The ongoing saga of telephone hacking never seems to rest. Look for telephone news on the internet and the chances are that your search engine will return pages stuffed with “latest victim” revelations. Whilst these allegations are distressing for the individuals concerned, when it comes to business, fraudsters and potential hackers are laughing.

Many businesses pay so little attention to telephone security that they are effectively handing an open cheque book to criminals. It can be easy to obtain access to systems allowing crooks to run up huge bills whilst company information just isn’t secure. In fact, to borrow modern switchboard parlance dial 1 for cash and 2 for information.

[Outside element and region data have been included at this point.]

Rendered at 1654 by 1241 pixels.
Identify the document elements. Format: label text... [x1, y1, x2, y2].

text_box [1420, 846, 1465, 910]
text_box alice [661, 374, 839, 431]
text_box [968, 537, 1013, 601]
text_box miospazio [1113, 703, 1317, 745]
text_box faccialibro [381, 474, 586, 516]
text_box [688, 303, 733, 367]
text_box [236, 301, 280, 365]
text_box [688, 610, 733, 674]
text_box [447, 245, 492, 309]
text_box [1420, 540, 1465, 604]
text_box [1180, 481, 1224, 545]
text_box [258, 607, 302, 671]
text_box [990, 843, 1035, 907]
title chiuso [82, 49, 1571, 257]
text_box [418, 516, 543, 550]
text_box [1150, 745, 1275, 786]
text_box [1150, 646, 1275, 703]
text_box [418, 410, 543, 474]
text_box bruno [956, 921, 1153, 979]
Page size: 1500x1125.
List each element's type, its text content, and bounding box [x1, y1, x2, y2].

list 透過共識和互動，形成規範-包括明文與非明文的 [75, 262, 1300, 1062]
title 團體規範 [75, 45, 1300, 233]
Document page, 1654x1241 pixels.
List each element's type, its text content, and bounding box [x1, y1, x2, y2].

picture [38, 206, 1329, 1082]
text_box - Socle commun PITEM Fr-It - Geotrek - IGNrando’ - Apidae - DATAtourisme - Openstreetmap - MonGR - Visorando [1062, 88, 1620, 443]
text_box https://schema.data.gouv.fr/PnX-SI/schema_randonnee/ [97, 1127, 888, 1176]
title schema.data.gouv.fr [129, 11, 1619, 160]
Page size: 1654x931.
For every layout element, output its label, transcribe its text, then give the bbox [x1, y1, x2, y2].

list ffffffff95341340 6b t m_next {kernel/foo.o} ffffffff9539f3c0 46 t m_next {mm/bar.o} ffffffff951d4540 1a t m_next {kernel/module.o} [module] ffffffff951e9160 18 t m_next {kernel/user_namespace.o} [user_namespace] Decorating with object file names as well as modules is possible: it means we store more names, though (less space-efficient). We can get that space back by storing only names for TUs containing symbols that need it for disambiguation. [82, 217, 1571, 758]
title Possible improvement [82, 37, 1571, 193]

Starting with the cash drain, the easiest way for fraudsters to get hold of a telephone systems is to make use of a dial through system. Dial through allows employees to dial their office, often as a local call, and then use a PIN to make outside calls. Whilst dial through is PIN protected, in far too many cases the factory setting is left unchanged making it easy for fraudsters to guess at such tricky settings as 1234 or 1111. All fraudsters need to do is set up their own premium rate line, often abroad, hack into a business phone system and then call the premium line. This type of fraud netted some £120million last year in the UK.

Dial through fraud is easy to prevent. Firstly make sure that pass numbers are changed at regular intervals and ban any easily guessed combinations. Next, take steps to limit the damage should fraudsters gain access to the system. As crooks prefer to work at evenings and weekends when they are less likely to be spotted, make sure that you have a system which restricts or bans dial through calls outside office hours. Where this is not possible, set the system to block dial through calls outside the UK or to set destinations.

Blocking information fraud is again as simple as educating employees to watch what they say when on mobile phones or sitting next to open windows. Sit on any commuter train and you can guarantee to pick up a wealth of information about company policy, projects and personalities. Sit in the same carriage over a week and you could probably step into any one of a number of companies without needing an induction course. What may seem an innocuous conversation to one person is a wealth of data to a potential fraudster or information hacker. Training employees to be aware of the dangers will go a long way to securing company privacy.